Первым греком, провозгласившим это неравенство жара, был Диоген Аполлонийский, а Аристотель продолжил и развил его воззрения, в частности, в трактате «О возникновении животных». Аристотель, к примеру, объединял менструальную кровь и сперму: первая, по его мнению, была кровью холодной, а вторая – кровью прогретой. Сперму он ставил выше, поскольку она порождала новую жизнь, в то время как менструальная кровь оставалась безжизненной. Аристотель полагал, что мужчина заключает в себе «начало движения и возникновения», а женщина – «материальное начало», являя собой пример контраста между активными и пассивными телесными силами.

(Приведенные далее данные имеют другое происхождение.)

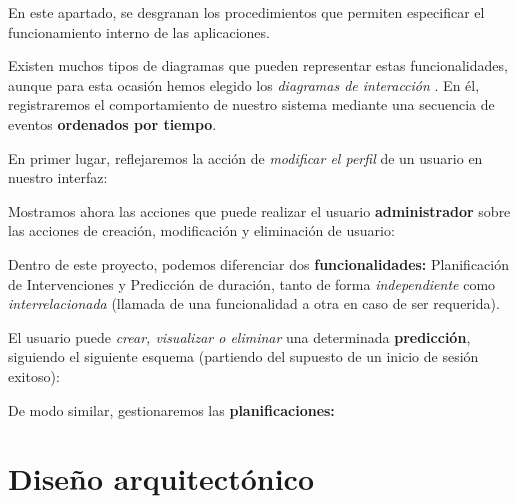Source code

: En este apartado, se desgranan los procedimientos que permiten especificar el funcionamiento interno de las aplicaciones.

Existen muchos tipos de diagramas que pueden representar estas funcionalidades, aunque para esta ocasión hemos elegido los \textit{diagramas de interacción}  \cite{Britton2005IdentifyingDiagrams}. En él, registraremos el comportamiento de nuestro sistema mediante una secuencia de eventos \textbf{ordenados por tiempo}.

En primer lugar, reflejaremos la acción de \textit{modificar el perfil} de un usuario en nuestro interfaz:


Mostramos ahora las acciones que puede realizar el usuario \textbf{administrador} sobre las acciones de creación, modificación y eliminación de usuario:


Dentro de este proyecto, podemos diferenciar dos \textbf{funcionalidades:} Planificación de Intervenciones y Predicción de duración, tanto de forma \textit{independiente} como \textit{interrelacionada} (llamada de una funcionalidad a otra en caso de ser requerida).

El usuario puede \textit{crear, visualizar o eliminar} una determinada \textbf{predicción}, siguiendo el siguiente esquema (partiendo del supuesto de un inicio de sesión exitoso):


De modo similar, gestionaremos las \textbf{planificaciones:}




\section{Diseño arquitectónico}


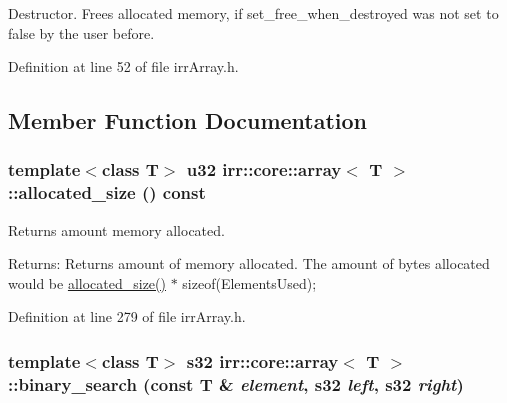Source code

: Destructor. Frees allocated memory, if set\_\-free\_\-when\_\-destroyed was not set to false by the user before. 

Definition at line 52 of file irrArray.h.

\subsection{Member Function Documentation}
\hypertarget{classirr_1_1core_1_1array_3291d7ce05c97ce6acf794f53718df63}{
\subsubsection[{allocated\_\-size}]{\setlength{\rightskip}{0pt plus 5cm}template$<$class T$>$ {\bf u32} {\bf irr::core::array}$<$ T $>$::allocated\_\-size () const}}
\label{classirr_1_1core_1_1array_3291d7ce05c97ce6acf794f53718df63}


Returns amount memory allocated. \begin{Desc}
\item[Returns:]Returns amount of memory allocated. The amount of bytes allocated would be \hyperlink{classirr_1_1core_1_1array_3291d7ce05c97ce6acf794f53718df63}{allocated\_\-size()} $\ast$ sizeof(ElementsUsed); \end{Desc}


Definition at line 279 of file irrArray.h.\hypertarget{classirr_1_1core_1_1array_995506f4a479910947ebbf74a939aed4}{
\subsubsection[{binary\_\-search}]{\setlength{\rightskip}{0pt plus 5cm}template$<$class T$>$ {\bf s32} {\bf irr::core::array}$<$ T $>$::binary\_\-search (const T \& {\em element}, \/  {\bf s32} {\em left}, \/  {\bf s32} {\em right})}}
\label{classirr_1_1core_1_1array_995506f4a479910947ebbf74a939aed4}


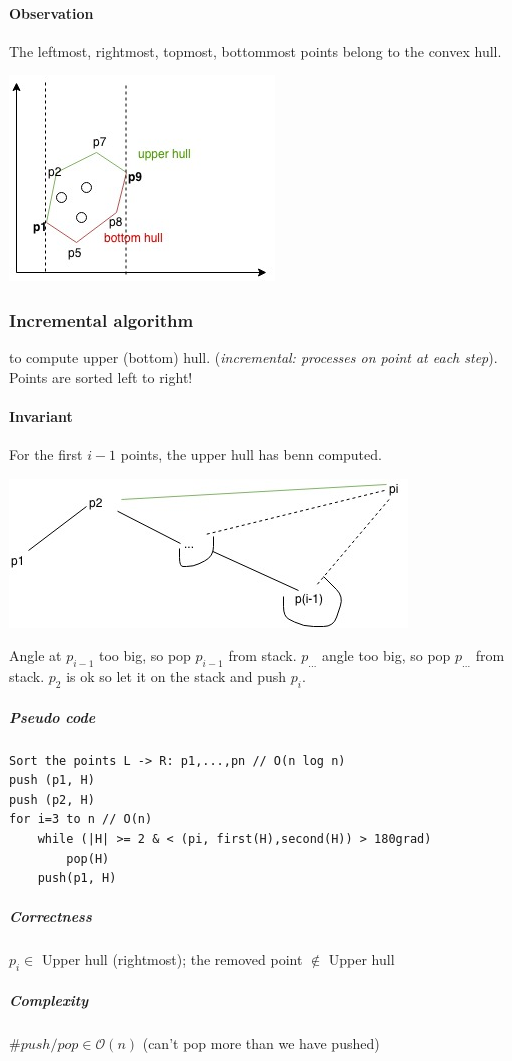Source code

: \paragraph{Observation} The leftmost, rightmost, topmost, bottommost points belong to the convex hull. \\
\begin{center}
\includegraphics[scale=0.5]{img/convex2} 
\end{center}
\subsubsection{Incremental algorithm} to compute upper (bottom) hull. (\textit{incremental: processes on point at each step}). Points are sorted left to right!
\paragraph{Invariant} For the first $i-1$ points, the upper hull has benn computed. \\
\begin{center}
	\includegraphics[scale=0.5]{img/convex3} 
\end{center}
Angle at $p_{i-1}$ too big, so pop $p_{i-1}$ from stack. $p_{...}$ angle too big, so pop $p_{...}$ from stack. $p_2$ is ok so let it on the stack and push $p_i$.
\subparagraph{Pseudo code}
\begin{verbatim}
Sort the points L -> R: p1,...,pn // O(n log n)
push (p1, H)
push (p2, H)
for i=3 to n // O(n)
    while (|H| >= 2 & < (pi, first(H),second(H)) > 180grad)
        pop(H)
    push(p1, H)
\end{verbatim}
\subparagraph{Correctness} $p_i \in $ Upper hull (rightmost); the removed point $\notin$ Upper hull
\subparagraph{Complexity} $\#push/pop \in \mathcal{O}(n)$ (can't pop more than we have pushed)
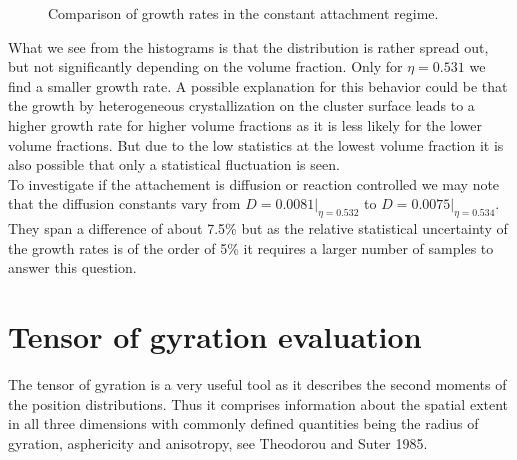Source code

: \begin{figure}[ht]
\begin{center}
 \hspace{0.5cm}
\caption[Constant attachment rate measurements from production data]{Comparison of growth rates in the constant attachment regime.}
\label{fig:constant_growth_rates}
\end{center}
\end{figure}

What we see from the histograms is that the distribution is rather spread out, but not significantly depending on the volume fraction. Only for $\eta = 0.531$ we find a smaller growth rate. A possible explanation for this behavior could be that the growth by heterogeneous crystallization on the cluster surface leads to a higher growth rate for higher volume fractions as it is less likely for the lower volume fractions. But due to the low statistics at the lowest volume fraction it is also possible that only a statistical fluctuation is seen.\\ 
To investigate if the attachement is diffusion or reaction controlled we may note that the diffusion constants vary from $D=0.0081|_{\eta = 0.532}$ to $D=0.0075|_{\eta = 0.534}$. They span a difference of about 7.5\% but as the relative statistical uncertainty of the growth rates is of the order of 5\% it requires a larger number of samples to answer this question.

\section{Tensor of gyration evaluation}
\label{sec:tog}
The tensor of gyration is a very useful tool as it describes the second moments of the position distributions. Thus it comprises information about the spatial extent in all three dimensions with commonly defined quantities being the radius of gyration, asphericity and anisotropy, see Theodorou and Suter 1985\cite{Theodorou1985}.\\


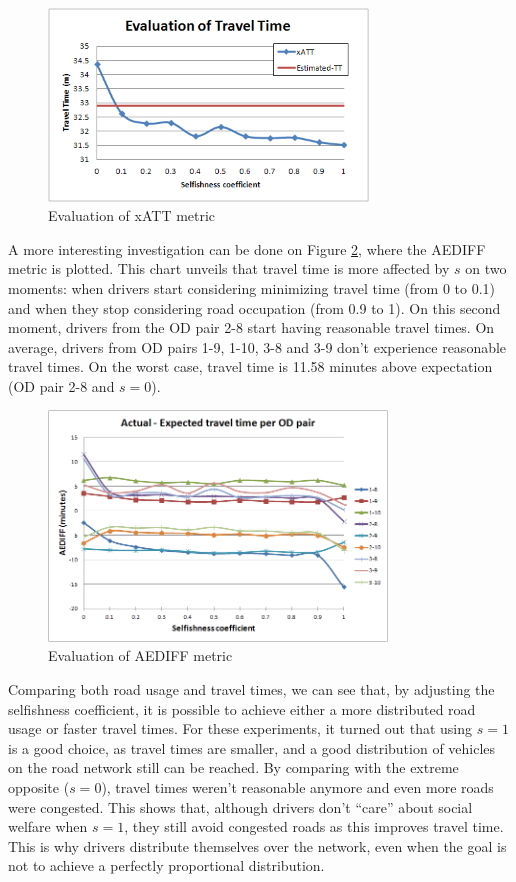 \documentclass[12pt]{article}
\begin{document}
\begin{figure}[ht]
    \centerline{\includegraphics[width=8.5cm]{img/globalTravelTime.png}}
    \caption{Evaluation of xATT metric}
    \label{fig:globalTravelTime}
\end{figure}

A more interesting investigation can be done on Figure \ref{fig:travelTimePerOD}, where the AEDIFF metric is plotted. This chart unveils that travel time is more affected by $s$ on two moments: when drivers start considering minimizing travel time (from 0 to 0.1) and when they stop considering road occupation (from 0.9 to 1). On this second moment, drivers from the OD pair 2-8 start having reasonable travel times. On average, drivers from OD pairs 1-9, 1-10, 3-8 and 3-9 don't experience reasonable travel times. On the worst case, travel time is 11.58 minutes above expectation (OD pair 2-8 and $s=0$).

\begin{figure}[ht]
    \centerline{\includegraphics[width=9cm]{img/travelTimePerOD.png}}
    \caption{Evaluation of AEDIFF metric}
    \label{fig:travelTimePerOD}
\end{figure}

Comparing both road usage and travel times, we can see that, by adjusting the selfishness coefficient, it is possible to achieve either a more distributed road usage or faster travel times. For these experiments, it turned out that using $s=1$ is a good choice, as travel times are smaller, and a good distribution of vehicles on the road network still can be reached. By comparing with the extreme opposite ($s = 0$), travel times weren't reasonable anymore and even more roads were congested. This shows that, although drivers don't ``care'' about social welfare when $s=1$, they still avoid congested roads as this improves travel time. This is why drivers distribute themselves over the network, even when the goal is not to achieve a perfectly proportional distribution.
\end{document}
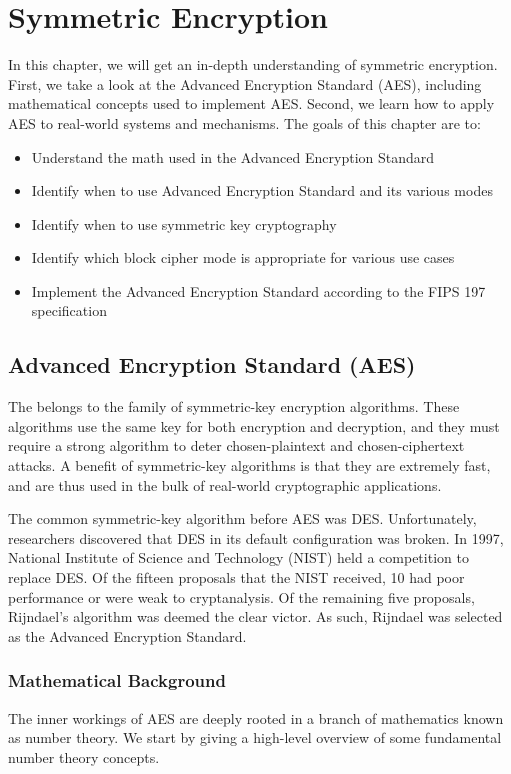 \chapter{Symmetric Encryption}
In this chapter, we will get an in-depth understanding of symmetric encryption. First, we take a look at the Advanced Encryption Standard (AES), including mathematical concepts used to implement AES. Second, we learn how to apply AES to real-world systems and mechanisms. The goals of this chapter are to:
\begin{itemize}
    \item Understand the math used in the Advanced Encryption Standard
    \item Identify when to use Advanced Encryption Standard and its various modes
    \item Identify when to use symmetric key cryptography
    \item Identify which block cipher mode is appropriate for various use cases    
    \item Implement the Advanced Encryption Standard according to the FIPS 197 specification     

\end{itemize}

\section{Advanced Encryption Standard (AES)}

The   belongs to the family of symmetric-key encryption algorithms. These algorithms use the same key for both encryption and decryption, and they must require a strong algorithm to deter chosen-plaintext and chosen-ciphertext attacks. A benefit of symmetric-key algorithms is that they are extremely fast, and are thus used in the bulk of real-world cryptographic applications.

The common symmetric-key algorithm before AES was DES. Unfortunately, researchers discovered that DES in its default configuration was broken. In 1997, National Institute of Science and Technology (NIST) held a competition to replace DES. Of the fifteen proposals that the NIST received, 10 had poor performance or were weak to cryptanalysis. Of the remaining five proposals, Rijndael's algorithm was deemed the clear victor. As such, Rijndael was selected as the Advanced Encryption Standard.

\subsection{Mathematical Background} \label{aesmath}
The inner workings of AES are deeply rooted in a branch of mathematics known as number theory. We start by giving a high-level overview of some fundamental number theory concepts.


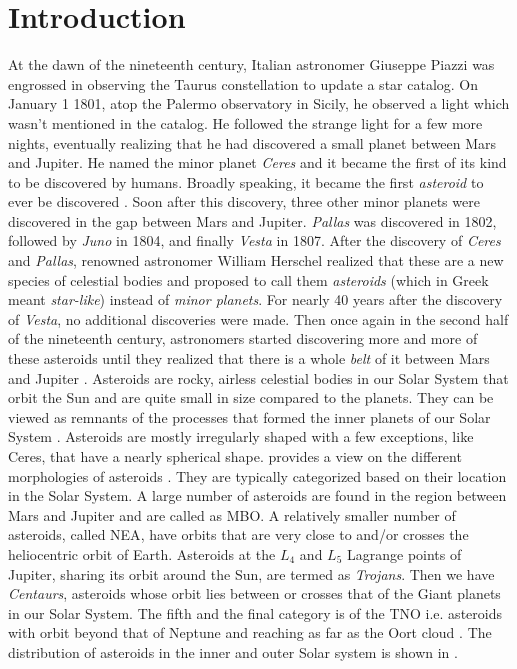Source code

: \chapter{Introduction}
\label{chap:intro}
\graphicspath{{Introduction/Images/}}

At the dawn of the nineteenth century, Italian astronomer Giuseppe Piazzi was engrossed in observing the Taurus constellation to update a star catalog. On January 1 1801, atop the Palermo observatory in Sicily, he observed a light which wasn't mentioned in the catalog. He followed the strange light for a few more nights, eventually realizing that he had discovered a small planet between Mars and Jupiter. He named the minor planet \textit{Ceres} and it became the first of its kind to be discovered by humans. Broadly speaking, it became the first \textit{asteroid} to ever be discovered \parencite{cunningham2016discovery}. Soon after this discovery, three other minor planets were discovered in the gap between Mars and Jupiter. \textit{Pallas} was discovered in 1802, followed by \textit{Juno} in 1804, and finally \textit{Vesta} in 1807. After the discovery of \textit{Ceres} and \textit{Pallas}, renowned astronomer William Herschel realized that these are a new species of celestial bodies and proposed to call them \textit{asteroids} (which in Greek meant \textit{star-like}) instead of \textit{minor planets}. For nearly 40 years after the discovery of \textit{Vesta}, no additional discoveries were made. Then once again in the second half of the nineteenth century, astronomers started discovering more and more of these asteroids until they realized that there is a whole \textit{belt} of it between Mars and Jupiter \parencite{bottke2002asteroids}.
%
\newline\newline
%
Asteroids are rocky, airless celestial bodies in our Solar System that orbit the Sun and are quite small in size compared to the planets. They can be viewed as remnants of the processes that formed the inner planets of our Solar System \parencite{nasa_asteroids_web}. Asteroids are mostly irregularly shaped with a few exceptions, like Ceres, that have a nearly spherical shape.  provides a view on the different morphologies of asteroids \parencite{nasa_asteroids_web}. They are typically categorized based on their location in the Solar System. A large number of asteroids are found in the region between Mars and Jupiter and are called as \gls{MBO}. A relatively smaller number of asteroids, called \gls{NEA}, have orbits that are very close to and/or crosses the heliocentric orbit of Earth. Asteroids at the $L_4$ and $L_5$ Lagrange points of Jupiter, sharing its orbit around the Sun, are termed as \textit{Trojans}. Then we have \textit{Centaurs}, asteroids whose orbit lies between or crosses that of the Giant planets in our Solar System. The fifth and the final category is of the \gls{TNO} i.e. asteroids with orbit beyond that of Neptune and reaching as far as the Oort cloud \parencite{planetarySciencePater}. The distribution of asteroids in the inner and outer Solar system is shown in .
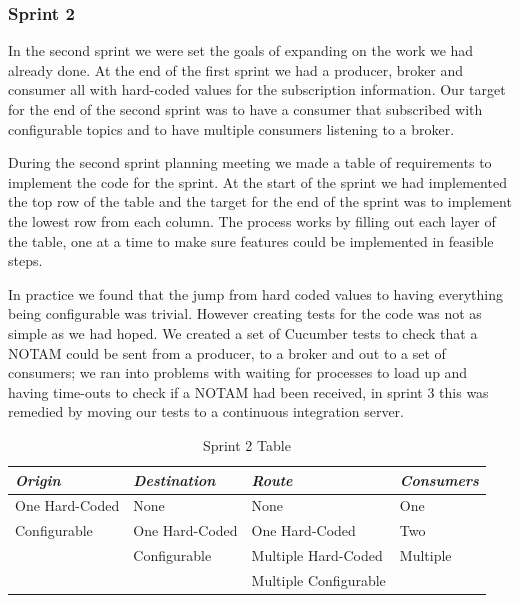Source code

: \documentclass[a4paper, 12pt]{article}
\begin{document}
\subsubsection{Sprint 2}

In the second sprint we were set the goals of expanding on the work we had already done. At the end of the first sprint we had a producer, broker and consumer all with hard-coded values for the subscription information. Our target for the end of the second sprint was to have a consumer that subscribed with configurable topics and to have multiple consumers listening to a broker.

During the second sprint planning meeting we made a table of requirements to implement the code for the sprint. At the start of the sprint we had implemented the top row of the table and the target for the end of the sprint was to implement the lowest row from each column. The process works by filling out each layer of the table, one at a time to make sure features could be implemented in feasible steps.

In practice we found that the jump from hard coded values to having everything being configurable was trivial. However creating tests for the code was not as simple as we had hoped. We created a set of Cucumber tests to check that a NOTAM could be sent from a producer, to a broker and out to a set of consumers; we ran into problems with waiting for processes to load up and having time-outs to check if a NOTAM had been received, in sprint 3 this was remedied by moving our tests to a continuous integration server.

\begin{table}
    \begin{tabular}{|l|l|l|l|}
    \hline
    \emph{Origin}         & \emph{Destination}    & \emph{Route}                 & \emph{Consumers} \\ \hline
    One Hard-Coded & None           & None                  & One       \\ \hline
    Configurable   & One Hard-Coded & One Hard-Coded        & Two       \\ \hline
    ~              & Configurable   & Multiple Hard-Coded   & Multiple  \\ \hline
    ~              & ~              & Multiple Configurable & ~         \\ \hline
    \end{tabular}
\caption{Sprint 2 Table}
\label{tab:sprint2}
\end{table}
\end{document}
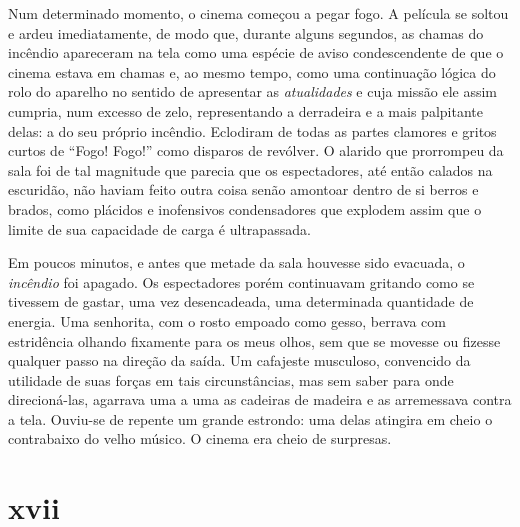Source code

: 
Num determinado momento, o cinema começou a pegar fogo. A película se soltou e
ardeu imediatamente, de modo que, durante alguns segundos, as chamas do
incêndio apareceram na tela como uma espécie de aviso condescendente de que o
cinema estava em chamas e, ao mesmo tempo, como uma continuação lógica do
rolo do aparelho no sentido de apresentar as \textit{atualidades} e cuja
missão ele assim cumpria, num excesso de zelo, representando a derradeira e a
mais palpitante delas: a do seu próprio incêndio. Eclodiram de todas as
partes clamores e gritos curtos de ``Fogo! Fogo!'' como disparos de revólver.
O alarido que prorrompeu da sala foi de tal magnitude que parecia que os
espectadores, até então calados na escuridão, não haviam feito outra coisa
senão amontoar dentro de si berros e brados, como plácidos e inofensivos
condensadores que explodem assim que o limite de sua capacidade de carga é
ultrapassada.

Em poucos minutos, e antes que metade da sala houvesse sido evacuada,
o \textit{incêndio} foi apagado. Os espectadores porém continuavam gritando
como se tivessem de gastar, uma vez desencadeada, uma determinada quantidade
de energia. Uma senhorita, com o rosto empoado como gesso, berrava com
estridência olhando fixamente para os meus olhos, sem que se movesse ou
fizesse qualquer passo na direção da saída. Um cafajeste musculoso,
convencido da utilidade de suas forças em tais circunstâncias, mas sem saber
para onde direcioná-las, agarrava uma a uma as cadeiras de madeira e as
arremessava contra a tela. Ouviu-se de repente um grande estrondo: uma delas
atingira em cheio o contrabaixo do velho músico. O cinema era cheio de
surpresas.


\section{xvii}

Античный врач Гиппократ рассуждал по-другому, но приходил к тому же выводу. Он считал, что существует два типа спермы, сильная и слабая, и оба содержатся и в семенных, и во влагалищных выделениях человека.
Греки не первыми выдвинули концепцию телесного жара, и даже его связь с полом не была их изобретением. Точно так же понимали тело египтяне и, возможно, даже шумеры. Египетский папирус Жюмильяк приписывает «мужское начало костям, а женское – плоти», причем костный мозг образуется из семени, а жир в мягких тканях – из холодной женской крови.
Греки доработали египетские воззрения на медицину: Аристотель считал, что жар спермы попадает в плоть через кровь – мужские тела, таким образом, оказываются теплее и менее восприимчивы к холоду. По его мнению, мужские мышцы были крепче женских опять-таки из-за того, что ткани мужчин теплее. Вследствие этого, по мнению Аристотеля, мужчина мог выдержать неприкрытую наготу, в то время как женщине это было не по силам.